While working on bug 44183, I ran into another assert with navigation inside iframes. http://persistent.info/webkit/test-cases/back-button-crash/history-back-within-subframe-url.html triggers this assertion: ASSERTION FAILED: !m_previousItem (/Users/mihaip/Developer/source/chromium1/src/third_party/WebKit/WebCore/loader/HistoryController.cpp:567 void WebCore::HistoryController::recursiveGoToItem(WebCore::HistoryItem*, WebCore::HistoryItem*, WebCore::FrameLoadType)) Stack trace: WebCore::HistoryController::recursiveGoToItem (this=0x10702d5c8, item=0x10615bc00, fromItem=0x106193c40, type=WebCore::FrameLoadTypeIndexedBackForward) at /WebCore/loader/HistoryController.cpp:567 WebCore::HistoryController::goToItem (this=0x10702d5c8, targetItem=0x10615bc00, type=WebCore::FrameLoadTypeIndexedBackForward) at /WebCore/loader/HistoryController.cpp:238 WebCore::RedirectScheduler::scheduleHistoryNavigation (this=0x10702d7f0, steps=-1) at /WebCore/loader/RedirectScheduler.cpp:349 WebCore::History::back (this=0x10618dee0) at /WebCore/page/History.cpp:66 WebCore::jsHistoryPrototypeFunctionBack (exec=0x11c80c0c0) at /WebKitBuild/Debug/DerivedSources/WebCore/JSHistory.cpp:145 ?? () JSC::JITCode::execute (this=0x1061ab958, registerFile=0x10615e1e8, callFrame=0x11c80c040, globalData=0x106878600, exception=0x106879f48) at JITCode.h:77 This happens when calling parent.onFrameLoaded() once the inner frame navigates, which in turn calls history.back(). The triggering conditions are: - The history.back() call is in the parent, not in the iframe - The call happens immediately, not in a 0 interval timeout
+Brady since this only happens in Safari/DRT, not in Chromium/TestShell, presumably because HISTORY_ALWAYS_ASYNC is set to 1 in the latter.
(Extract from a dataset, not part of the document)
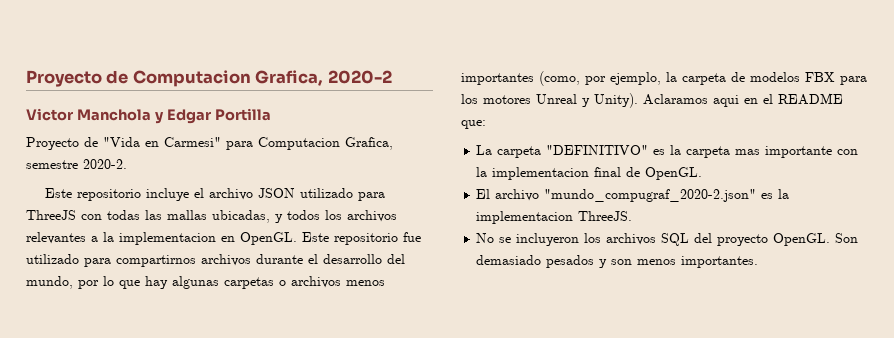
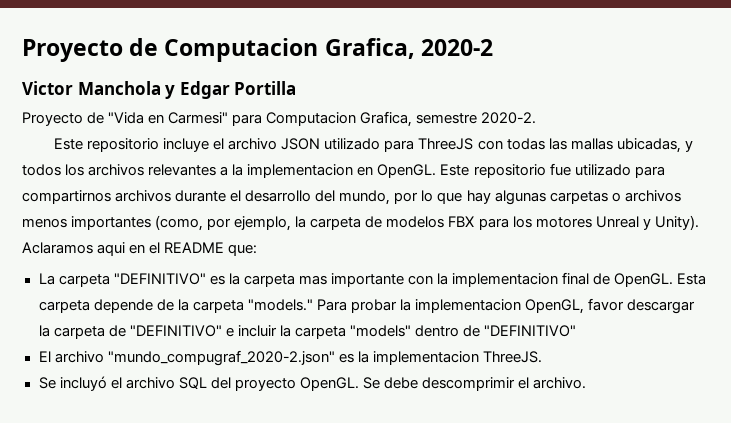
(703, 173) none -> [677,273,707,285] [38,298,696,314] [38,325,577,339] Esta carpeta depende de la carpeta "models." Para probar la implementacion OpenGL, favor descargar la carpeta de "DEFINITIVO" e incluir la carpeta "models" dentro de "DEFINITIVO"
[476,233,859,246] [476,255,759,268] No se incluyeron los archivos SQL del proyecto OpenGL. Son demasiado pesados y son menos importantes. -> [38,376,587,391] Se incluyó el archivo SQL del proyecto OpenGL. Se debe descomprimir el archivo.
As best as I can tell, this is the ordering of what's happening when history.back() is synchronous: FrameLoader::checkCompleted() checkCallImplicitClose() Document::implicitClose dispatchWindowLoadEvent (skipping over JS bindings/JIT): History::back RedirectScheduler::scheduleHistoryNavigation HistoryController::goToItem HistoryController::recursiveGoToItem check that m_previousItem is cleared <-- checkLoadComplete() recursiveCheckLoadComplete() calls checkLoadCompleteForThisFrame() frameLoadCompleted() history()->updateForFrameLoadCompleted() clears m_previousItem The check indicated by the <-- happens before the actual clearing. One possible fix is for the "goToItem should be called synchronously" check in scheduleHistoryNavigation to not just look at the documentSequenceNumber of the root of the HistoryItem, but also to recursively compare all of the children frames' itemSequenceNumbers, so that we only do the call synchronously if we really are doing just a "state object traversal or a fragment traversal" (as the comment says). However, I'm not sure what the intention is with the synchronous history.back(). I spent some time reading bug 33538, but it was also interesting to see that all the fast/history/stateobjects layout tests still pass even with asynchronous history.back(). Was there a reason why the original test case in the bug was never landed?
Created attachment 64910 [details] Patch
The attached patch fixes this assert by (I believe) staying close to the sprit of the "navigation should be synchronous" check in RedirectScheduler::scheduleHistoryNavigation by also having it check the document sequence numbers. The test cases no longer crashes. Brady, do you have time to review this?
Comment on attachment 64910 [details] Patch Clearing flags on attachment: 64910 Committed r65724: <http://trac.webkit.org/changeset/65724>
All reviewed patches have been landed. Closing bug.